HARTFORD, CT — The Children’s Committee voted to raise 24 concepts as bills Thursday, including one that would require schools to provide period products in bathrooms for students.
Rep. Liz Linehan, D-Cheshire, said they don’t know exactly what the legislation will look like, but it’s the first year the committee has raised the issue.
According to Always, a manufacturer of period products, nearly one in five U.S. girls have left school, or don’t show up at all, because they had no access to pads or tampons.
There’s a growing movement to reassess public policies and perceptions around menstruation. Groups like PERIOD are seeking greater access to free pads and tampons in Connecticut and across the country.
Rep. Robin Green, R-Marlborough, said they don’t know exactly how they want to draft the bill yet.
It’s unlikely the state would want to pick up the cost of period products for every high school and middle school in the state, but it’s possible they may mandate it and leave it up to local or regional boards of education.

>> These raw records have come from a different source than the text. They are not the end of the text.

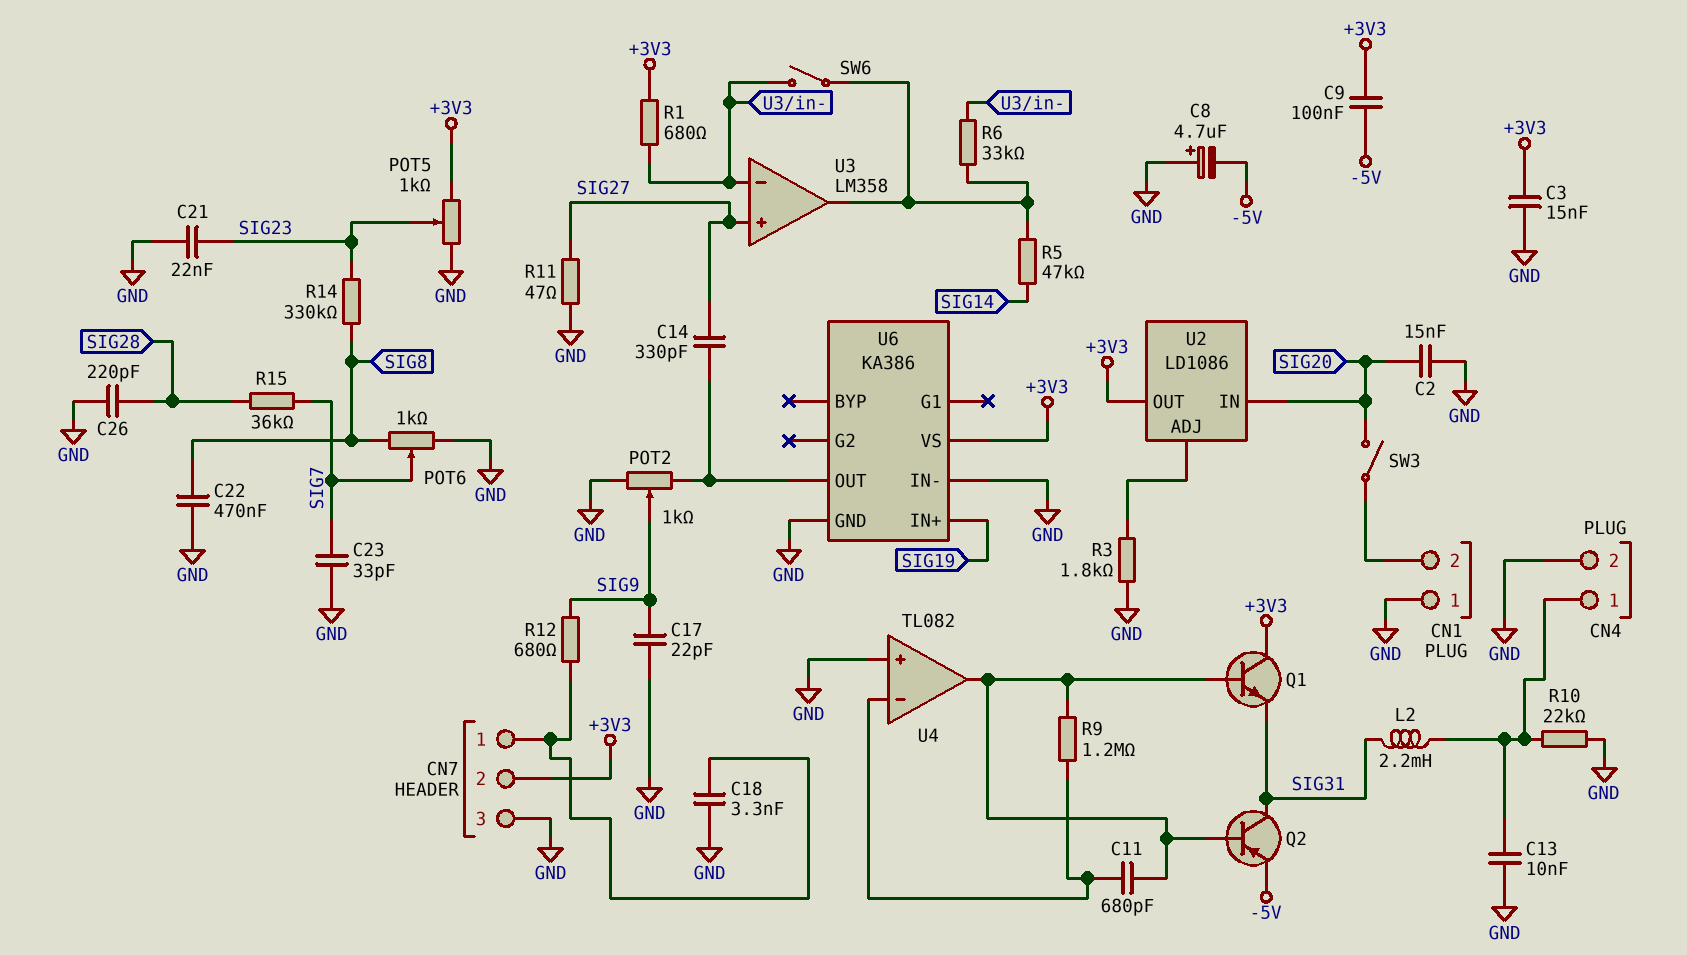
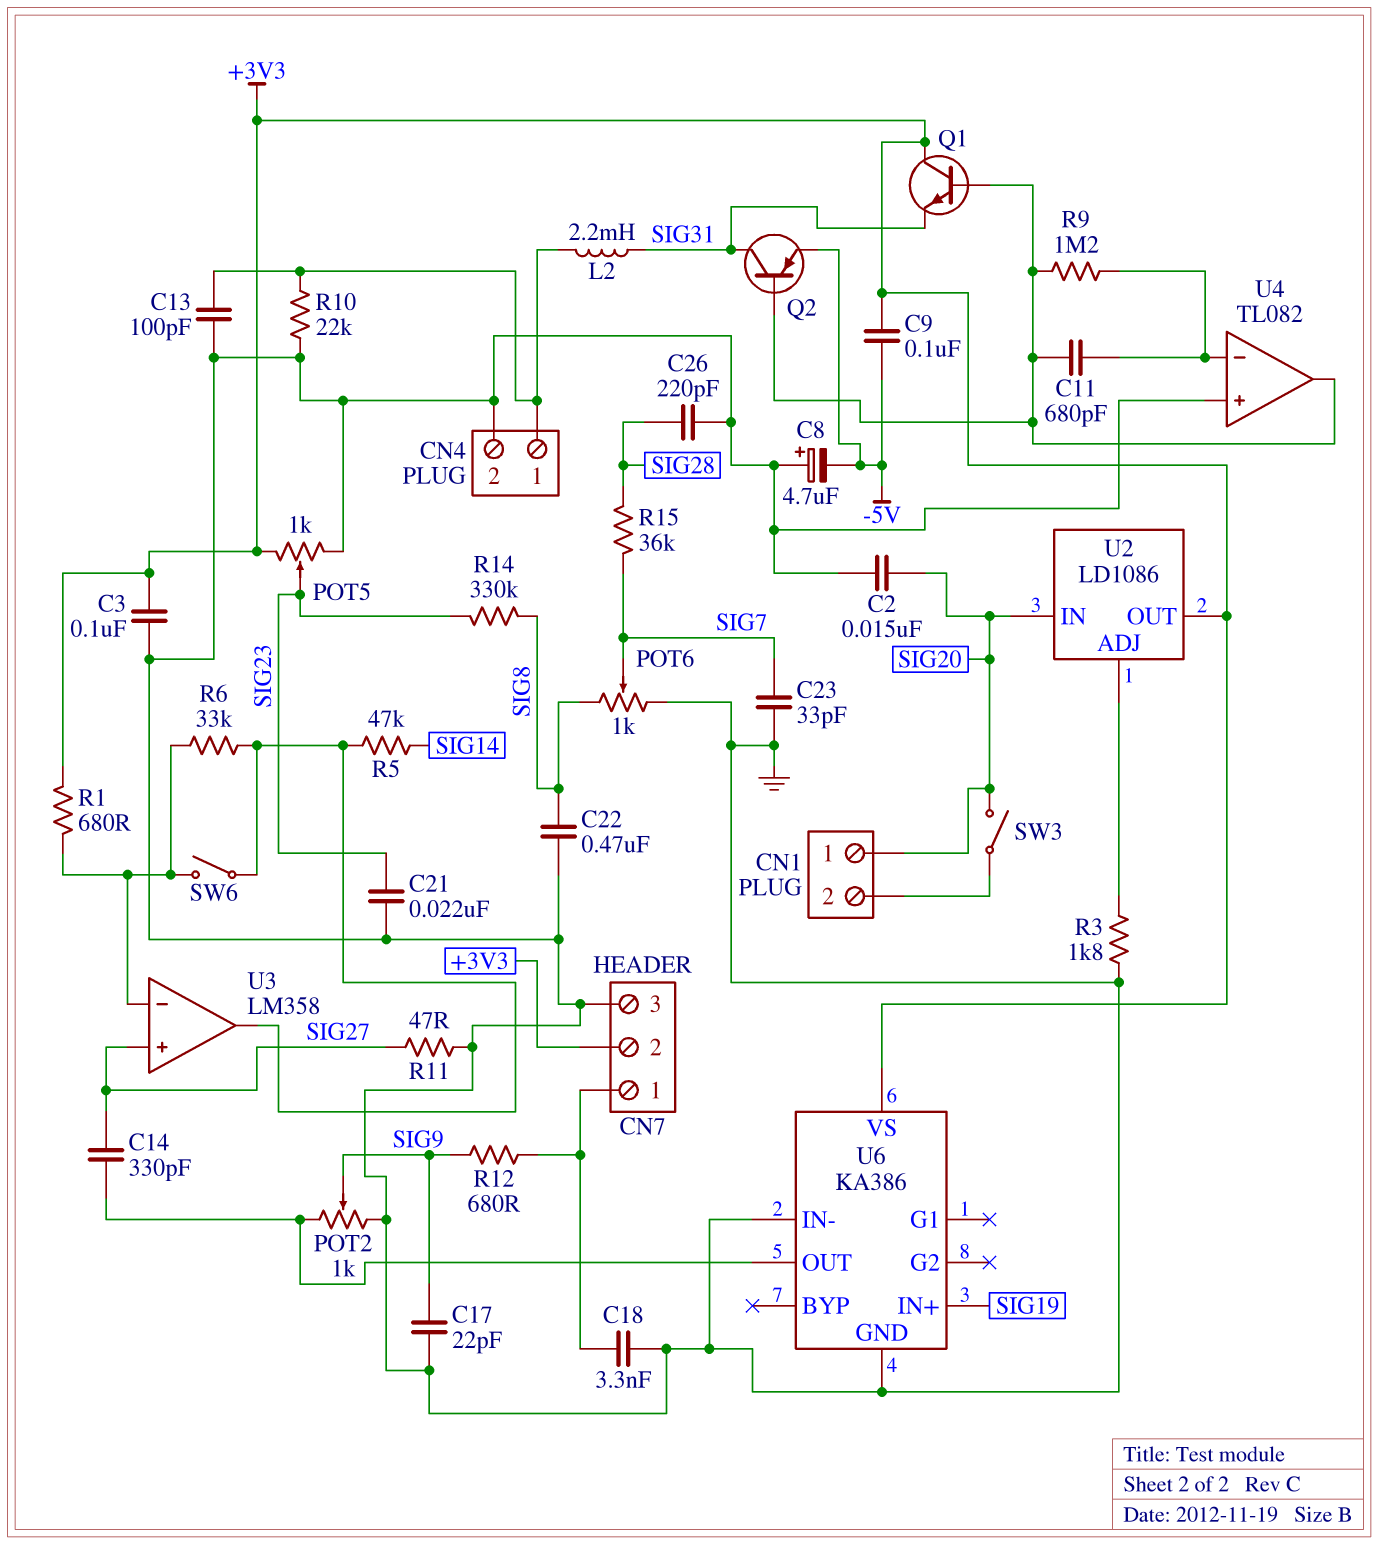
C3: 15nF (+3V3, GND) -> 100nF (+3V3, GND)
C13: 10nF (CN4/1, GND) -> 100pF (CN4/1, GND)
CN1 pin 1: GND -> SIG20

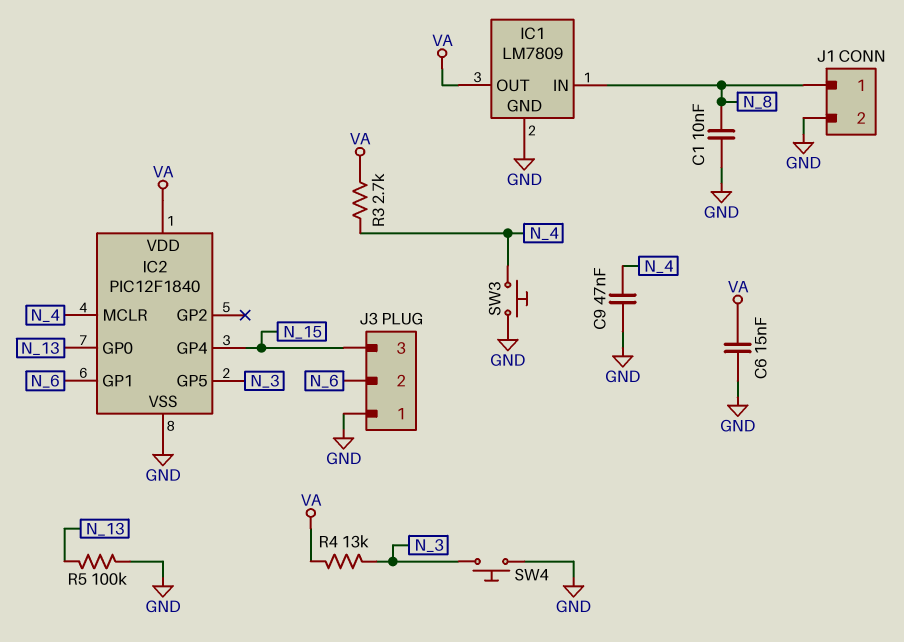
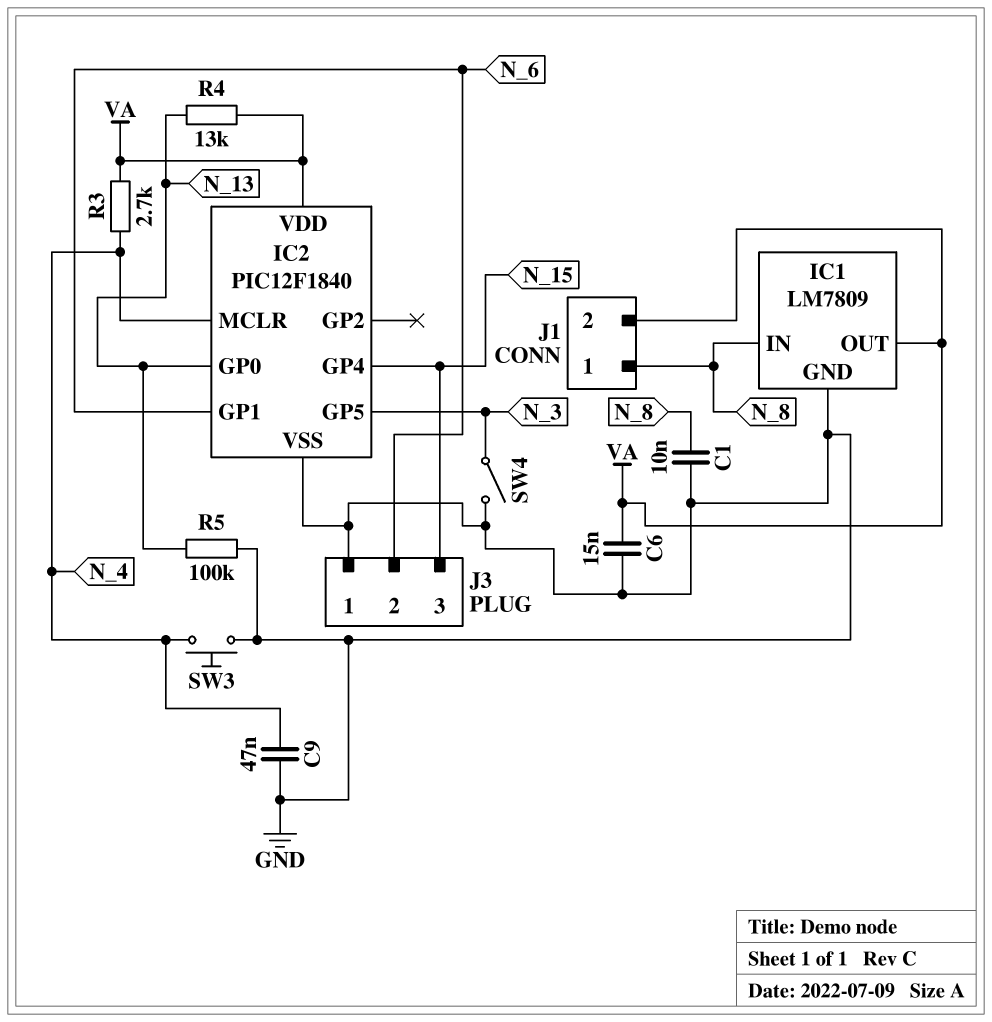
J1 pin 2: GND -> VA
R4: 13k (N_3, VA) -> 13k (N_13, VA)
SW4: button (GND, N_3) -> switch (GND, N_3)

Linehan said if there’s a fiscal note then the legislation would need to go to the Appropriations Committee for further discussion.
Some towns like Greenwich have already taken on this challenge.
Two Greenwich High School seniors, Charlotte Hallisey and Amy Barratt, asked the local school board to stock the girls bathrooms in three public middle schools and the high school with the products.
According to the Greenwich Time, the mandate will cost about $6,000 for the first year and $3,000 for subsequent years.
Hallisey and Barratt are now taking their fight to the state Capitol. The two are circulating an online petition to provide universal access to menstrual hygiene products. The petition had more than 1,244 signatures as of Friday.
“Menstrual hygiene products are basic necessities, and the inability to access them affects a student’s freedom to study, be healthy, and participate in society with dignity,” the petition says. “Studies have shown that when students lack access to menstrual hygiene products they skip or miss class, face embarrassment or objectification because of period stains, and are limited both academically and socially.”
Already the girls have the support of Sens. Alex Bergstein, D-Greenwich, Mary Abrams, Saud Anwar, and Derek Slap, D-West Hartford, who said the initiative is a “no-brainer.”
“This isn’t a women’s issue – it’s an issue of equality, and it’s something that men should be just as interested in and just as supportive of as Amy and Charlotte are,” Slap said last year at a legislative forum on the issue.
New York, California, Illinois and New Hampshire have passed similar mandates.
Connecticut’s Public Health Committee is expected to vote to raise the concept Friday. The concept will then be drafted into specific legislation.